De docent (‘Ik heet Ton’) wandelde met een krat pils de klas in en vroeg wat de studenten dat lesuur wilden doen. Dat heette democratisering. Cijfers geven deed hij natuurlijk niet – dat was autoritair. Over het cijfer werd gediscussieerd, hetgeen erop neerkwam dat de student met de grootste bek het hoogste cijfer had.
Natuurlijk werd er lesgegeven volgens het principe van het projectonderwijs. Bijvoorbeeld bloemschikken. Dus maakten de studenten een grondige analyse van de klassenstrijd bij de chrysantenteelt in het Westland, uiteraard volgens de dialektiese methode, en dat alles bezien vanuit het perspectief van het histories materialisme. En wat was hun conclusie? Chrysanten moet je in lauw-warm zetten en schuin afsnijden. Anders verwelken ze te snel.

Inmiddels is er veel veranderd:
De docent wandelt de collegezaal in met een docentenhandleiding en hij doceert. Dat heet een didactische werkvorm. Aan het eind van de module neemt hij een toets af. Dat heet summatieve evaluatie.

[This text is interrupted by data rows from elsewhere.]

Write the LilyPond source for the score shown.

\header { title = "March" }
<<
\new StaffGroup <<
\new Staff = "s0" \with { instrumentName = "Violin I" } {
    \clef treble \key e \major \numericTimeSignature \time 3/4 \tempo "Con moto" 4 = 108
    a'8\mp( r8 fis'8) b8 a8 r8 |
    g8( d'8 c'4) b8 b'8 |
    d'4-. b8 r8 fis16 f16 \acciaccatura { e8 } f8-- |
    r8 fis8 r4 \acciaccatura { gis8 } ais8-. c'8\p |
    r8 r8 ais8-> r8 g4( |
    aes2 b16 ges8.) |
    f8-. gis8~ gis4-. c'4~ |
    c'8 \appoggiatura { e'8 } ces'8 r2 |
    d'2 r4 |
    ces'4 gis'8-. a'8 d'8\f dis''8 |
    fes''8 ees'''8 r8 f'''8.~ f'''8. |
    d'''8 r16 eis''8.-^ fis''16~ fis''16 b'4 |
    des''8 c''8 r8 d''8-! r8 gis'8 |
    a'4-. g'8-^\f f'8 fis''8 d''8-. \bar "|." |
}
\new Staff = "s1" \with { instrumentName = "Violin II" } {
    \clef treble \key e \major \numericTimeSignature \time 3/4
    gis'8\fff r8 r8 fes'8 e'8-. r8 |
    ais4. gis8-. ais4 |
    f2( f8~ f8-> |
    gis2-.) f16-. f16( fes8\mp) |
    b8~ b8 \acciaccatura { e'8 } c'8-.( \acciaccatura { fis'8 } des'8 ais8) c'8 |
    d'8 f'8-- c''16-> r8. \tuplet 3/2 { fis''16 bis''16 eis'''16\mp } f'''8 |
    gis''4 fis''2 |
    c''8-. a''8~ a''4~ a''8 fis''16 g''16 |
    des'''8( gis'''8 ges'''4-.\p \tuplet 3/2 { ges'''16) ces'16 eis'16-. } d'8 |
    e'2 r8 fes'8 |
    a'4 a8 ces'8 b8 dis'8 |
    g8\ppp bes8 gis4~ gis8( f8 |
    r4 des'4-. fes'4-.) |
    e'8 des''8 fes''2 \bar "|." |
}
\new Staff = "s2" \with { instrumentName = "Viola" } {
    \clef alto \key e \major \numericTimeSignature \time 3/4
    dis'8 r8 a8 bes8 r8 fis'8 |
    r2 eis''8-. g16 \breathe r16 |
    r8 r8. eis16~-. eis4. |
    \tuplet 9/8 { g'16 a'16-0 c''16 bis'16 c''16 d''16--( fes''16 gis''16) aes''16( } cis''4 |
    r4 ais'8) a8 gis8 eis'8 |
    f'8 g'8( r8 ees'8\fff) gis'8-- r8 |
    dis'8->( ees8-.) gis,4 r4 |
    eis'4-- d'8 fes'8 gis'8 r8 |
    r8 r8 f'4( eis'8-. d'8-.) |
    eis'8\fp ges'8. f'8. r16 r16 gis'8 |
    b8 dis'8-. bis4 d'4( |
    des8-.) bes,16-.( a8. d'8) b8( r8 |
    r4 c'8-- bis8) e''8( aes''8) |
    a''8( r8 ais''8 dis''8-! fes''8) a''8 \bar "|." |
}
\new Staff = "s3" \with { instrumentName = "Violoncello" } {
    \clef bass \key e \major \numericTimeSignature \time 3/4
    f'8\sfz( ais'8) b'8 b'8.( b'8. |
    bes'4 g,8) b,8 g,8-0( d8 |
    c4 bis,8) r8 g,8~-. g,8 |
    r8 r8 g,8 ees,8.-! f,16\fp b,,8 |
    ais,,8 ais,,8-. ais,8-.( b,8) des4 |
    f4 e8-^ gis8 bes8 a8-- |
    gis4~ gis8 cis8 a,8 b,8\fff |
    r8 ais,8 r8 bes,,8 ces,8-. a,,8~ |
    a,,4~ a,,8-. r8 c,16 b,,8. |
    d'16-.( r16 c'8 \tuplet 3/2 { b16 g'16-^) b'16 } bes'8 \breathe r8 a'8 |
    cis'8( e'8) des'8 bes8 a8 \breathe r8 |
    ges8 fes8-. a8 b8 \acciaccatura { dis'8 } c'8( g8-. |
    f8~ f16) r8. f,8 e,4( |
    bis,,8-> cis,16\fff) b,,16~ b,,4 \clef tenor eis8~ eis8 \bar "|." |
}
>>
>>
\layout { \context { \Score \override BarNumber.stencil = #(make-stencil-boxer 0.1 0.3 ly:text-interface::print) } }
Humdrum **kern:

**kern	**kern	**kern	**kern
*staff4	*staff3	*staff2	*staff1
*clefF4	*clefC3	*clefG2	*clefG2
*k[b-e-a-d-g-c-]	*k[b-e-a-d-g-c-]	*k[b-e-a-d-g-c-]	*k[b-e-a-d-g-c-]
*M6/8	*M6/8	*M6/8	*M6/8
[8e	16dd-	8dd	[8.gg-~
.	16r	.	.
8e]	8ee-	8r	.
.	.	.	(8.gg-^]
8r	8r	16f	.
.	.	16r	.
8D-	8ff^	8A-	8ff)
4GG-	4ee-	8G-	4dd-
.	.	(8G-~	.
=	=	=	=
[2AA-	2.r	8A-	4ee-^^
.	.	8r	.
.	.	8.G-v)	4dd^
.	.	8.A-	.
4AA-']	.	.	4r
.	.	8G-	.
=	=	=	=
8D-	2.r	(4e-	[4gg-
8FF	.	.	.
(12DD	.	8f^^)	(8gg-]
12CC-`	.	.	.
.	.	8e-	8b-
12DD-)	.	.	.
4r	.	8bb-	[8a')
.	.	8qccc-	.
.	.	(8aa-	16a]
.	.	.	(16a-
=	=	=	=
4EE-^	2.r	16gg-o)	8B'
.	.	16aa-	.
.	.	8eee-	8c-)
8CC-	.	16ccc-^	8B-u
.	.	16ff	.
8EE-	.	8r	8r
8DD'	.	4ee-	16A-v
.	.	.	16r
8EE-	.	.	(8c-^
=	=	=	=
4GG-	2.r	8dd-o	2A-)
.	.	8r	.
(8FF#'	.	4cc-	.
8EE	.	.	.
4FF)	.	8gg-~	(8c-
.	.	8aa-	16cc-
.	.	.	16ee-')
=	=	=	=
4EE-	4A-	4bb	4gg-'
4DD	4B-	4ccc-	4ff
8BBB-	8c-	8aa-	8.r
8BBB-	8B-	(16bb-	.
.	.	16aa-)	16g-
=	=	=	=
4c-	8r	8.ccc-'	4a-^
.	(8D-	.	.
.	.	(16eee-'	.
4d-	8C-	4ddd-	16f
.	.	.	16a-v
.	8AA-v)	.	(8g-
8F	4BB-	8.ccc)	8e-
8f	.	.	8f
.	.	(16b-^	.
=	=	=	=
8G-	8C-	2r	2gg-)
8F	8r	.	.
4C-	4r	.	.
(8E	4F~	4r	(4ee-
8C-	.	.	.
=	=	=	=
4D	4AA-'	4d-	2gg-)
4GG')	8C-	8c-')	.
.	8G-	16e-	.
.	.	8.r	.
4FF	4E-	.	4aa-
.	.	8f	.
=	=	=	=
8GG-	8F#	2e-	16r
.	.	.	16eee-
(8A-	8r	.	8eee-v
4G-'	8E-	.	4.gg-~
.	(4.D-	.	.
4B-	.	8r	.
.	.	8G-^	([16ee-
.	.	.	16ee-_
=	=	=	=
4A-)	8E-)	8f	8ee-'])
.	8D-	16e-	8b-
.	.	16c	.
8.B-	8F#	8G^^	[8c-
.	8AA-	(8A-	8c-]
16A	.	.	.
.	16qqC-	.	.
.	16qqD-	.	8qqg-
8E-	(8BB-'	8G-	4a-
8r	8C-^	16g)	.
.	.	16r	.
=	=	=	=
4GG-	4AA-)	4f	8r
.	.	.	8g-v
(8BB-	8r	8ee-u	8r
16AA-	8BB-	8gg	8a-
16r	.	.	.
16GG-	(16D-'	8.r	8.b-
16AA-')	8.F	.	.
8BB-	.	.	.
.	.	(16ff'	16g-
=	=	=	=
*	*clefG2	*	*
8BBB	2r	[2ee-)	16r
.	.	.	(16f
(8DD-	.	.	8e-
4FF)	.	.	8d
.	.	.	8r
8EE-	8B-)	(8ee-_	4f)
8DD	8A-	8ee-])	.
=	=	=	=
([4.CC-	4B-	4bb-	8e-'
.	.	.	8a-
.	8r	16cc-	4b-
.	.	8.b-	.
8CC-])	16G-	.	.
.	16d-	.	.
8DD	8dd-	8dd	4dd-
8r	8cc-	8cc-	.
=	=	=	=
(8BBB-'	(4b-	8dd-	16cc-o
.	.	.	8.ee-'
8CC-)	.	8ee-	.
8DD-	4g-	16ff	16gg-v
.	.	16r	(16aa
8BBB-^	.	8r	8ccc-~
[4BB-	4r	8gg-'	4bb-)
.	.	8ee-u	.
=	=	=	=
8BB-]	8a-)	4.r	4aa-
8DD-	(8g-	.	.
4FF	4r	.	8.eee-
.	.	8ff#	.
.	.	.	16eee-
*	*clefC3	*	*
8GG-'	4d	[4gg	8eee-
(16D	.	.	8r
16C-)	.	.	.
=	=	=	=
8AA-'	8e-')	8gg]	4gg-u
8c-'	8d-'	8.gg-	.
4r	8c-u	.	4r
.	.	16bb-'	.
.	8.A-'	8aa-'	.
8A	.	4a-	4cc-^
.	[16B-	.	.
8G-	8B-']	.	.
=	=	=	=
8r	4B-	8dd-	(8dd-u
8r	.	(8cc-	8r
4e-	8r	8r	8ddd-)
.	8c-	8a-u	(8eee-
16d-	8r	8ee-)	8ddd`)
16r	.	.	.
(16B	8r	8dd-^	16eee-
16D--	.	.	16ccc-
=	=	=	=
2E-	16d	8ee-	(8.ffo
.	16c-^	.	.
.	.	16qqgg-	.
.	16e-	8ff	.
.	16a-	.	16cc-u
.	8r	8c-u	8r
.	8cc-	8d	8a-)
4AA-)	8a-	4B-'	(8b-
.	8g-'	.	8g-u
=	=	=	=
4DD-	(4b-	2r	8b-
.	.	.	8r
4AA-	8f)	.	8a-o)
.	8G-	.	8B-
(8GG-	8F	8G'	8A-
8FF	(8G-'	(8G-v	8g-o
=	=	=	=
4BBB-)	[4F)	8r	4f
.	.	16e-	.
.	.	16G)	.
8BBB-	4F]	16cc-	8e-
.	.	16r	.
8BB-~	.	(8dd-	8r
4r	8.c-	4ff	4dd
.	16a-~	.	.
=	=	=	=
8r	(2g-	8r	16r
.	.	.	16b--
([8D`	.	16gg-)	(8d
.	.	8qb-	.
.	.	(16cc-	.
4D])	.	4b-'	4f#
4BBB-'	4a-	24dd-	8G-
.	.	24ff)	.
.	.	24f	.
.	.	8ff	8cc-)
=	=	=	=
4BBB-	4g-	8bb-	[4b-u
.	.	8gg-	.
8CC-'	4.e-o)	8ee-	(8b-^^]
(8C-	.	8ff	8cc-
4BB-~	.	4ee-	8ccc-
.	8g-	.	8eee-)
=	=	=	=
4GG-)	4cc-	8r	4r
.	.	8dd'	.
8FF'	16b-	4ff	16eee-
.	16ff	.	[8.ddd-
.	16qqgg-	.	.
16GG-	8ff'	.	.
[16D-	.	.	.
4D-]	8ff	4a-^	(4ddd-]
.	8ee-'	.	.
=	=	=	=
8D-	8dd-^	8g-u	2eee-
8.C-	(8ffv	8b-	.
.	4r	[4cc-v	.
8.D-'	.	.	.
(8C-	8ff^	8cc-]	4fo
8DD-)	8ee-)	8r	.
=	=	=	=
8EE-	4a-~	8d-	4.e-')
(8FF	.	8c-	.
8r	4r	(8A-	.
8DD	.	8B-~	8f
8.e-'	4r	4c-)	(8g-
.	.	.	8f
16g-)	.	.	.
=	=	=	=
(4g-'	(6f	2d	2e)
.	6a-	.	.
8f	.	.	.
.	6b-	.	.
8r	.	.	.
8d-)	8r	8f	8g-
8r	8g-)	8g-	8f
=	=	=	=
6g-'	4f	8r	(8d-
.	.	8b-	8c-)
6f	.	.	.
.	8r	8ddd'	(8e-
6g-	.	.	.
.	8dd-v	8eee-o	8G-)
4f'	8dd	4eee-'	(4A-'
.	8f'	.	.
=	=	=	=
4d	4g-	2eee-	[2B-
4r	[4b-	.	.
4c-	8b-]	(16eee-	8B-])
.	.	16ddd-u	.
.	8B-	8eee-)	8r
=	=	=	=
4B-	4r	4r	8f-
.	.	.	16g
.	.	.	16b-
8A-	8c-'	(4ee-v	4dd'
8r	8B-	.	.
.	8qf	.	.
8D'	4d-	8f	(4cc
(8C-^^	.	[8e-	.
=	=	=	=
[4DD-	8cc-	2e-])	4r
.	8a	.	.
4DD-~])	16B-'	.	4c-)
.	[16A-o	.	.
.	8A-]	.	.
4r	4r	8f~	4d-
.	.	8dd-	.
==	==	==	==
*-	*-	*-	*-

En de student verlaat de opleiding met een diploma, dat hij niet bij de Copyrette heeft laten maken, maar met hard werken heeft verdiend. Dat diploma is een bewijs van een zekere bekwaamheid. Dat heet de signaalwaarde van een diploma.
Sommige collega’s betreuren die verandering. Ze menen dat studenten vroeger gemotiveerder, idealistischer, actiever en geëngageerder waren. Welnu, ik geef toe dat de woorden schoolparlement, democraties en projectonderwijs vriendelijker klinken dan studiepunten, studiebelastingsuren, studeerbaarheid en onderwijsvraagfactor.
Die terminologie roept bij mij altijd associaties op van een varkensfokkerij, waar de directeur uitrekent hoeveel voer hij in een varken moet proppen om 50 kilo beenham te krijgen. En die fokker krijgt van de minister ook nog eens een vette subsidie als het hem lukt zijn varkens sneller en goedkoper vet te mesten.
Maar dat de huidige generatie studenten een stel amorfe, ongemotiveerde, luie en ideaal-loze lapswansen is, waag ik te betwijfelen. Wie dat meent, moet toch wel aan een ernstige vorm van aderverkalking lijden, of nog erger teveel broccoli eten.

Ik sluit af.
Dames en heren, het leven is weliswaar een stuk gecompliceerder geworden. Je moet je ieder weekend door een halve meter kranten heen worstelen, het kinderdagverblijf zorgt voor de kinderen, God leeft niet meer, althans ziet er niet meer op toe dat je fiets niet wordt gestolen, een randje vet aan het vlees is echt ongezond, – maar op één punt is de afgelopen dertig jaar een belangrijke vooruitgang geboekt: die smerige levertraan hoeft niet meer.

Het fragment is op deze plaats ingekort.